| RECORDS PROVIDED |
====
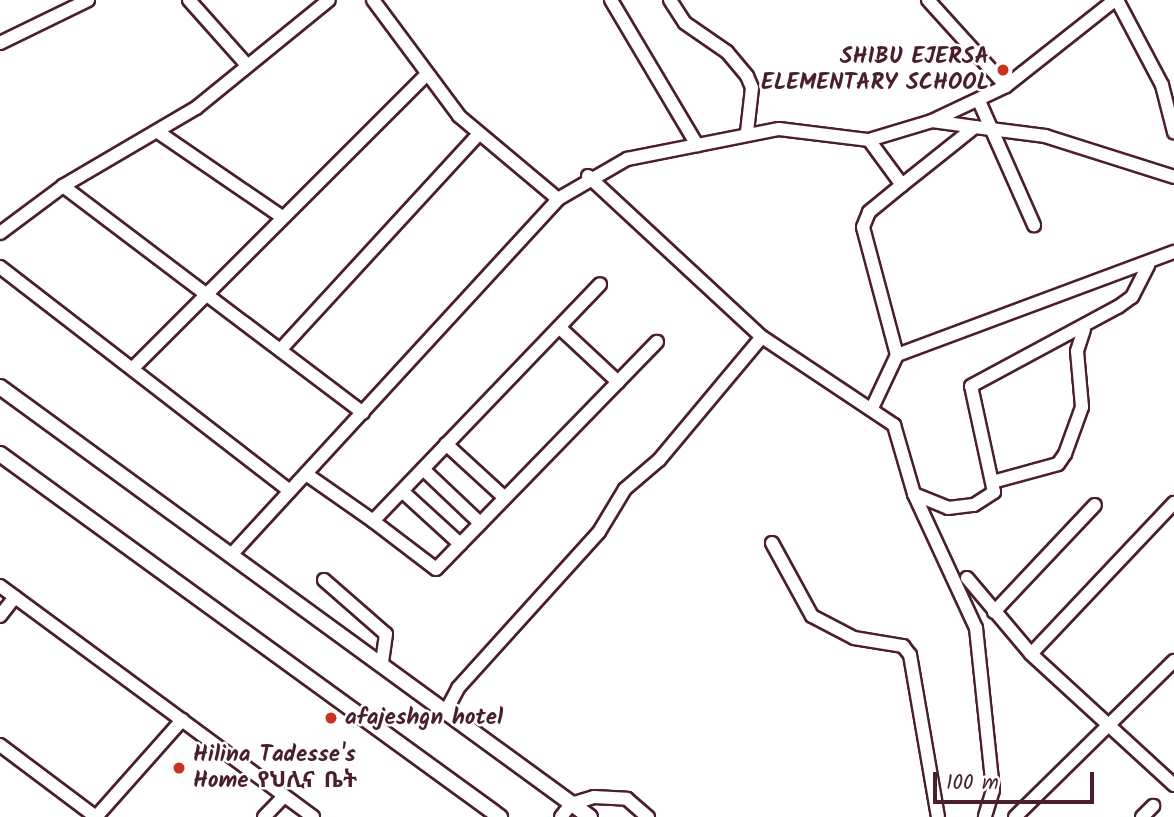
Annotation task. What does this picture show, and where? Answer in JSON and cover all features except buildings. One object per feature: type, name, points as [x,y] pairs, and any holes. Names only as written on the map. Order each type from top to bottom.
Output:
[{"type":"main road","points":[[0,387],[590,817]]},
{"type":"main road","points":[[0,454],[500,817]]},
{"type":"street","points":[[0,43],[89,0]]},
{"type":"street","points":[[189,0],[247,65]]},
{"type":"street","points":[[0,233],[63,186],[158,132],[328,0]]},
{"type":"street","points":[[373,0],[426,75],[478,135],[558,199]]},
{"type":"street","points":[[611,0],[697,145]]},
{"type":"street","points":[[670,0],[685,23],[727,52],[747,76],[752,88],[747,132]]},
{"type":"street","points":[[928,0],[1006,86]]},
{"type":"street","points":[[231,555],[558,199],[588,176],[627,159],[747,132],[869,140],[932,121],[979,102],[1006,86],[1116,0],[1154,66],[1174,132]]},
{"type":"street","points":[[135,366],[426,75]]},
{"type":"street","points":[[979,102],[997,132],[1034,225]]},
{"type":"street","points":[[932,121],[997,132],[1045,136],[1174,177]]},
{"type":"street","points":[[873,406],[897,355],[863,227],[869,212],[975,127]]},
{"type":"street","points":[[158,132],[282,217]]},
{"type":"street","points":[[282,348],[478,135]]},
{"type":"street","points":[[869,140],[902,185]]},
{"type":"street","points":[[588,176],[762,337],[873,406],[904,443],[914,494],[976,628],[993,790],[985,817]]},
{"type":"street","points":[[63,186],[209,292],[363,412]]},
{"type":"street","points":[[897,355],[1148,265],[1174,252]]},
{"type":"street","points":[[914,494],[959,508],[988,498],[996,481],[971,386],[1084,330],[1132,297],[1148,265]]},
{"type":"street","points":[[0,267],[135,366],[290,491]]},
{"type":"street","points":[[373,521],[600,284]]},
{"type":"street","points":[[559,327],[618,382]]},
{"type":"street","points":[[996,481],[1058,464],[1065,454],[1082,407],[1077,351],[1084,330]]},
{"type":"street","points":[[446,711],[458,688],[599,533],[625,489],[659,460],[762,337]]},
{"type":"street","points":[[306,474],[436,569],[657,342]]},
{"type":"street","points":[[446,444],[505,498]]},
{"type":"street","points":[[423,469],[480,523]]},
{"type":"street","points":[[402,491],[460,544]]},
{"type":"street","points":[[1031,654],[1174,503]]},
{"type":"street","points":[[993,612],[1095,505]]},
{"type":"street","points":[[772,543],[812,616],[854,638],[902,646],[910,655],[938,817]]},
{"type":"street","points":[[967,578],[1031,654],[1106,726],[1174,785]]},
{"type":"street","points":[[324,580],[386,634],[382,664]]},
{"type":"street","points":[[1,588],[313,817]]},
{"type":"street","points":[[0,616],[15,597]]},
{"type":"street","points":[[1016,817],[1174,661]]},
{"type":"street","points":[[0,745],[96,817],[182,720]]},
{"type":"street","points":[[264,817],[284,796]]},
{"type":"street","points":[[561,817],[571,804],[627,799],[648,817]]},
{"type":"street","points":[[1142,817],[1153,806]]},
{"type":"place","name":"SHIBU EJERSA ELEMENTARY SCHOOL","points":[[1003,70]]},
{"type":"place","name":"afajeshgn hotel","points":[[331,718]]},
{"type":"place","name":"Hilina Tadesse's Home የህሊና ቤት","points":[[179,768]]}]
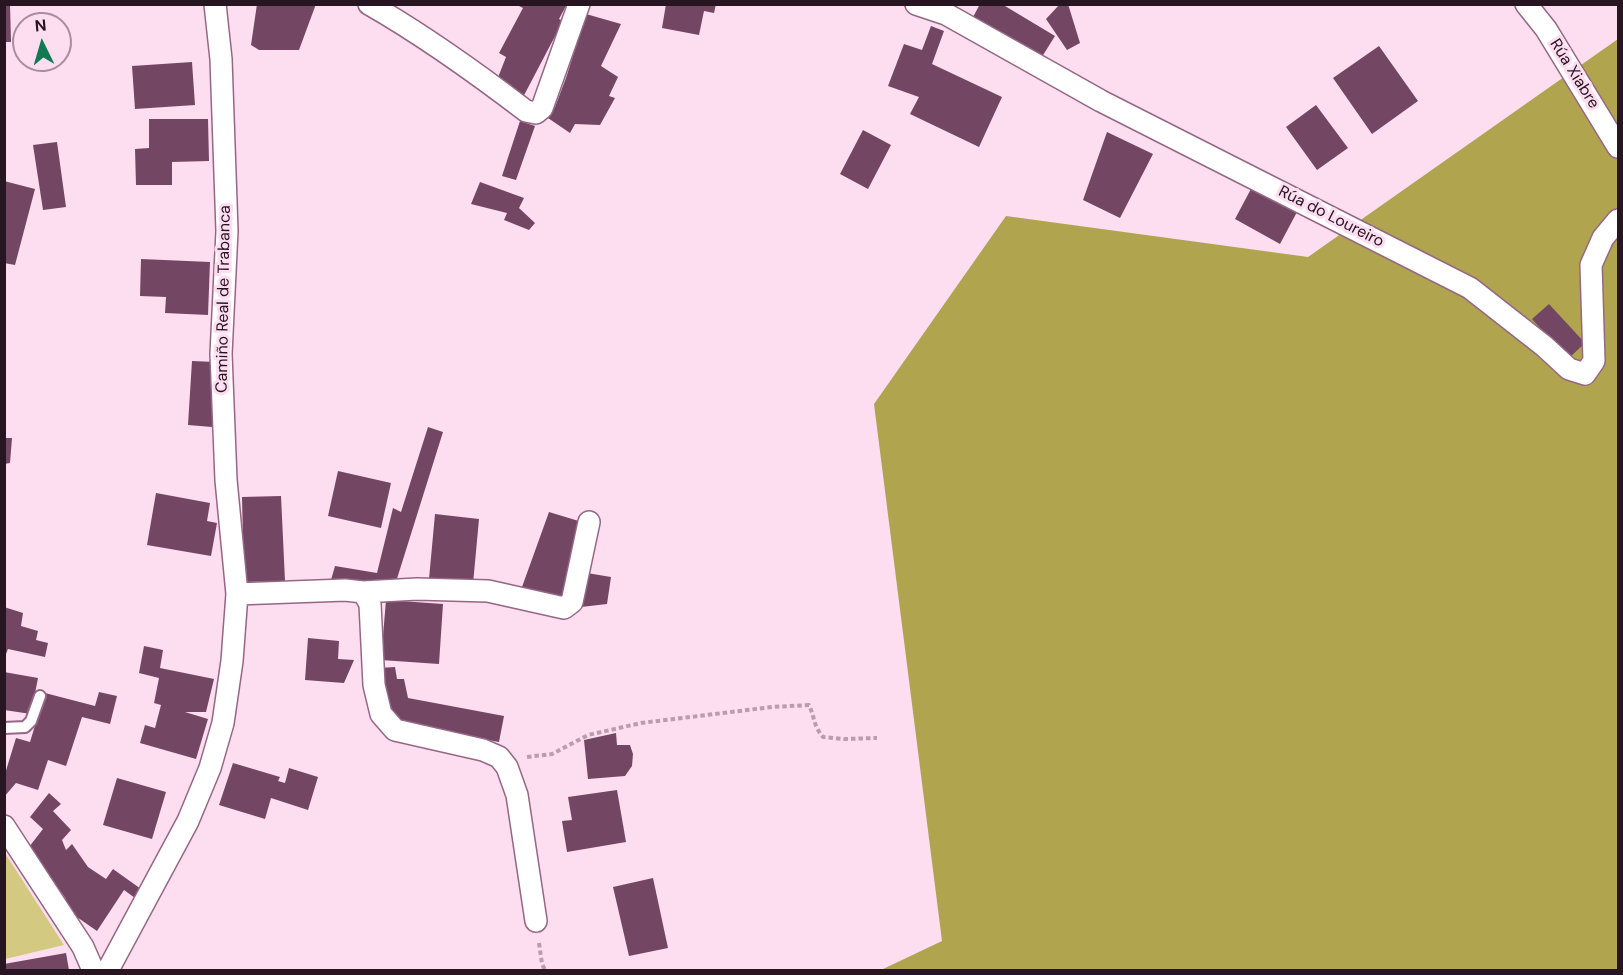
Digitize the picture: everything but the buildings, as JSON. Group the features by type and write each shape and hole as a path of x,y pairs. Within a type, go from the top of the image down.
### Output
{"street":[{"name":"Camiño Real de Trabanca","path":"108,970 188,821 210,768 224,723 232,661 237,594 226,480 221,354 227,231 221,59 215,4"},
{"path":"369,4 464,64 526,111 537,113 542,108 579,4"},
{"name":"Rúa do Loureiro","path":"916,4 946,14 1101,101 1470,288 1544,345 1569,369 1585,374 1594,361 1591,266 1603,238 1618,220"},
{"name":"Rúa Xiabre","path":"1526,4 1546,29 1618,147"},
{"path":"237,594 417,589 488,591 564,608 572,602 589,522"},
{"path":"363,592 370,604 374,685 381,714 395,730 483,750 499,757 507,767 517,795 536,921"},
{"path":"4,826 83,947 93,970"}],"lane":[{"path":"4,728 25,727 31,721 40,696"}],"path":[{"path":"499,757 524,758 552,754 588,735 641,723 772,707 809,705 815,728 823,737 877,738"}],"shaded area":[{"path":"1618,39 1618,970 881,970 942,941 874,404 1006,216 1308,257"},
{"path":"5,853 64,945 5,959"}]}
====
| WHAT THE TASK ASKS |
Repeat precisely, and with nothing added, every line from the one containing "Digitize the picture: everything" to the last line of the listing above.

| TASK RESPONSE |
Digitize the picture: everything but the buildings, as JSON. Group the features by type and write each shape and hole as a path of x,y pairs. Within a type, go from the top of the image down.
### Output
{"street":[{"name":"Camiño Real de Trabanca","path":"108,970 188,821 210,768 224,723 232,661 237,594 226,480 221,354 227,231 221,59 215,4"},
{"path":"369,4 464,64 526,111 537,113 542,108 579,4"},
{"name":"Rúa do Loureiro","path":"916,4 946,14 1101,101 1470,288 1544,345 1569,369 1585,374 1594,361 1591,266 1603,238 1618,220"},
{"name":"Rúa Xiabre","path":"1526,4 1546,29 1618,147"},
{"path":"237,594 417,589 488,591 564,608 572,602 589,522"},
{"path":"363,592 370,604 374,685 381,714 395,730 483,750 499,757 507,767 517,795 536,921"},
{"path":"4,826 83,947 93,970"}],"lane":[{"path":"4,728 25,727 31,721 40,696"}],"path":[{"path":"499,757 524,758 552,754 588,735 641,723 772,707 809,705 815,728 823,737 877,738"}],"shaded area":[{"path":"1618,39 1618,970 881,970 942,941 874,404 1006,216 1308,257"},
{"path":"5,853 64,945 5,959"}]}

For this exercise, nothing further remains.